Counseling Sheet

Notes on Obstetrics

Agatha M. Thrash, M.D.
Preventive Medicine

Breech Delivery

1. Position mother at the edge of the bed so the baby can be manipulated downward to give traction. Always examine the mother immediately when the membranes rupture in a breech delivery to determine if the cord is prolapsed, a serious complication of breech delivery.

2. Do not use traction until the buttocks and thighs are born as traction is more likely than the mother's pushing efforts to cause extension upward of the arms beside the ears, and extension of the head, as it enters the brim of the pelvis. An extended head presents a wider diameter to transverse the pelvis.

3. Have the bladder empty so that pressure from above can be given for the after coming head at the suprapubic position. A full bladder can seriously interfere.

4. "Hands off the breech." Exhort the mother to push. The baby is born to the umbilicus with one contraction. A loop of cord is pulled down at this stage to avoid traction on the umbilicus and spasm of the cord vessels.

5. Feel if the elbows are on the chest; usually they are. Wait for the next contraction, but bear always in mind the likelihood of hypoxia from much delay. Have a timekeeper. Begin timing when the cord is in view.

6. The weight of the breach brings the shoulders down to the pelvic floor. Pull downward with both hands, grasping the sacrum only (not the chest or abdomen). After the birth of the anterior shoulder, lift the legs straight up toward ceiling to deliver the posterior shoulder. The back must not be turned uppermost, until the shoulders have been born, in order that the head will descend through the transverse diameter of the pelvis.

7. As soon as the shoulders are born, the infant is again allowed to hang by its own weight, which brings the head down on the pelvic floor. The occiput rotates anterior. If rotation does not occur, put the fingers in mouth and rotate occiput anterior. The back is now uppermost. Allow the baby to hang one or two minutes. The neck elongates, and the hairline appears.

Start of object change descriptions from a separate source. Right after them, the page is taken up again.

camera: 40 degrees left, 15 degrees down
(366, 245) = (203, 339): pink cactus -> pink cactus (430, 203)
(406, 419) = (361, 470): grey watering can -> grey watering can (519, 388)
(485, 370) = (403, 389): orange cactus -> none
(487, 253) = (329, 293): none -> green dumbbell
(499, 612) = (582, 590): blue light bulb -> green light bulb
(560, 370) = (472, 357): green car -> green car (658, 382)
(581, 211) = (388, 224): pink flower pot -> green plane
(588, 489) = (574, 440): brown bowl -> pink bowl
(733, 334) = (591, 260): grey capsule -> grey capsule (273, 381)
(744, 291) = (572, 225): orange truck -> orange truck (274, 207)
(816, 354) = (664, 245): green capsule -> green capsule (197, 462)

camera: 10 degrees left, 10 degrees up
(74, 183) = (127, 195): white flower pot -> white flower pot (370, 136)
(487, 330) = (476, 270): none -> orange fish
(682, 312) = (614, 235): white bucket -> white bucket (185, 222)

8. Grasp baby by feet when hairline appears and put on the stretch. Then rotate the feet 180 degrees upward for the second time (first was for the shoulder), and get the mouth and nose free. Suction mucous and the baby can breathe before the occiput is born. Timekeeper notes when first breath is taken and length between birth of cord and birth of shoulder and between shoulders and birth of the mouth and first breath taken.

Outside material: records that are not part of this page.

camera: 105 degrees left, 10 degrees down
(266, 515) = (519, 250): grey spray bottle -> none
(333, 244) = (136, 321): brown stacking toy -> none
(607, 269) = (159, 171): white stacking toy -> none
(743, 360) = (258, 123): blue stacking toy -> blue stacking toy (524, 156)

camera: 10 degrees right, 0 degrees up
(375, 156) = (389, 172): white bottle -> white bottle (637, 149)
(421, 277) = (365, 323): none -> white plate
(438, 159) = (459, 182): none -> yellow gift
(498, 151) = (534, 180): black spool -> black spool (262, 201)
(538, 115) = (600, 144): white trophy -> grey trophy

9. Two to three minutes should be allowed for the birth of the occiput. It is best accomplished by deep, regular breaths by the mother called "breathing the head out." Suprapubic pressure may be needed.

10. If the legs of the baby are extended, upward by chest, she will need some assistance, rather than "hands off the breech" when the popliteal fossae are visible at the vulva. Press on the fossae of the most accessible leg, abduct the thigh, and flex the knee, and sweep the foot over the baby's abdomen.

11. Extended arms. Pull on the sacrum to get the axillae in view. Use only downward traction. Rotate anticlockwise to the position of back uppermost. The arm that was posterior is now anterior, and ready for delivery. Remember to maintain downward traction or the maneuver will not succeed. The arm, now anterior (was posterior) is delivered under the pubic arch. Splint the humerus between two fingers to prevent breaking, and draw the elbow downward. Now rotate the posterior shoulder so that it is anterior, by going in the clockwise direction still using downward traction.

Postpartum Hemorrhage Causes

  • Most often postpartum hemorrhage is due to mismanagement of the third stage.
  • Full bladder interferes with proper placental separation.
  • Kneading, squeezing, massaging, pushing, and overstimulation of the uterus may cause hemorrhage. Must use controlled traction on the cord.
  • Too much massage will prevent clot formation at the placental site.
  • Rapid expulsion of large baby, twins, polyhydraminos, prolonged labor, and uterine fibroids.

Treatment

  • Massage the uterus to make it contract, and to remove bulky blood clots and the placenta.
  • Manually remove the placenta, if necessary. Move quickly, but very gently, as any rough handling can result in pain and shock for the mother because of pain.
  • Hold the cord taut (by an assistant).
  • Insert the right hand along the cord to the placenta. Insinuate the fingers between the deciduas and the placenta and thumb folded into palm. Use a sideways, slicing movement, advancing edge being fifth finger, gently displace.
  • The right hand steadies the uterus abdominally, cupped over the fundus.
  • Use bimanual compression
  • Place fist into vagina, pressure against the anterior lip of the closed cervix and the lower uterine segment, pushing cervix backward.
  • Use cupped hand over fundus, pulling fundus forward against fist in vagina.
  • Check around the urethra and clitoris for an external source of bleeding. Apply direct pressure.